The following configuration sections are nested inside this one

  • RootNode - A RootNode describes the work that a reap is to carry out.
  • Database - Database directives control the format in which the reaper stores the information that it has gathered.
  • Summarisers - Summarisers are a set of filters which take a file and return a content summary
  • Encoding - Content Encoding is used when transporting compressed files using HTTP, this configuration set registers means of dealing with these files.

Configuration Options

TimeOut
The time (in seconds) to wait for the remote server to return a response.

HttpProxy
The address of a proxy server to pass all HTTP requests through

FtpProxy
The address of a proxy server to pass all FTP requests through

FileTypes
Web servers generally return unknown files with a default type. Filetypes makes it possible to further subdivide files which are sent with this default type, according to their extension.

FileTypes takes a list of extension mime-type pairs. For example

rpm                  application/x-rpm
html                 text/html

RunMode
Set the process model that the server is to use to do the gathering. This dictates whether gathering takes place sequentially (ie pages are gathered one at a time) or in parallel (multiple pages are gathered at once)

RunMode can be one of :

ClientServer
ClientServer provides a single machine, multi-process reaper.
SingleThread
SingleThread provides a single machine, single threaded reaper

Nntpserver
The server to be used by default to gather news articles from

TemporaryDir
A directory which can be used to store temporary files created during the reaping process

Delay
The length of time to wait between making a request from a server, and making a subsequent request. This is measured in seconds.

If you're gathering from your own servers, what you set this to is your business (but be careful not to overload them). For gathering from servers that you don't maintain, the recommended minimum delay is between 1 and 5 minutes. In general, the further away (administratively) the server is, the more cautious you should be.

NoIms
If set to any value, this will disable If-Modfied-Since gathering.

Under normal operation, when the reaper has a resource description of an object in the database, it will only update that description if the server indicates that the modification time of the object is newer than the copy in the database.

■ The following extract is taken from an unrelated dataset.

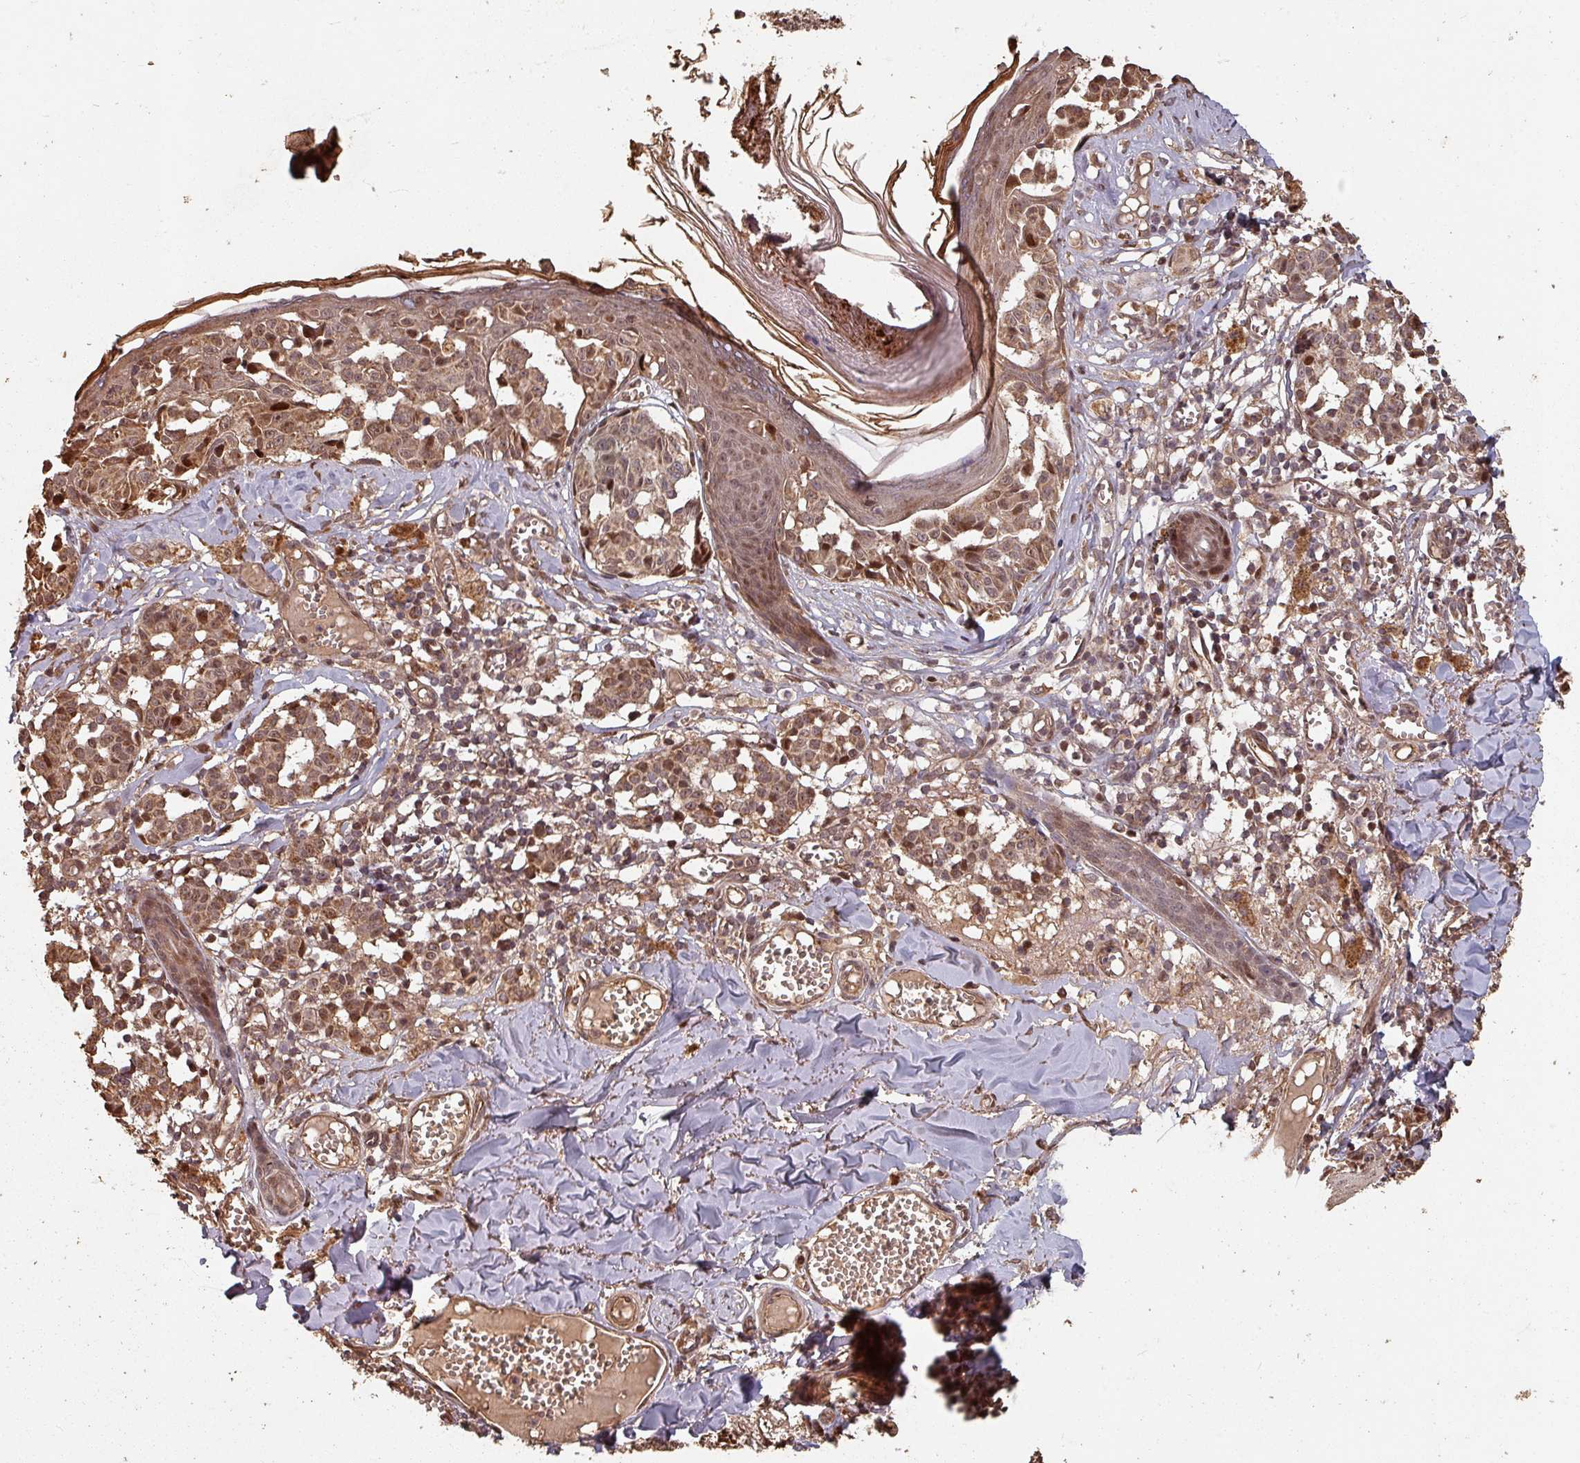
{"staining": {"intensity": "moderate", "quantity": ">75%", "location": "cytoplasmic/membranous,nuclear"}, "tissue": "melanoma", "cell_type": "Tumor cells", "image_type": "cancer", "snomed": [{"axis": "morphology", "description": "Malignant melanoma, NOS"}, {"axis": "topography", "description": "Skin"}], "caption": "Immunohistochemical staining of malignant melanoma reveals moderate cytoplasmic/membranous and nuclear protein staining in about >75% of tumor cells.", "gene": "EID1", "patient": {"sex": "female", "age": 43}}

This mode of operation is desirable in a production gatherer, however whilst prototyping, it is possible for changes in the code or configuration to be missed if only updating modified documents, so this option is available to force the gatherer to fetch and update every document.

Debug
A list of debugging flags, as listed in the programmers documentation for Harvest::Debug. (If you need to turn this on, you probably want to look at this documenation anyway)

DBType
The type of DBM file to use for our internal data structures. This can be any *_File DBM structure supported by your Perl - common options are DB_File, GDBM_File and NDBM_File.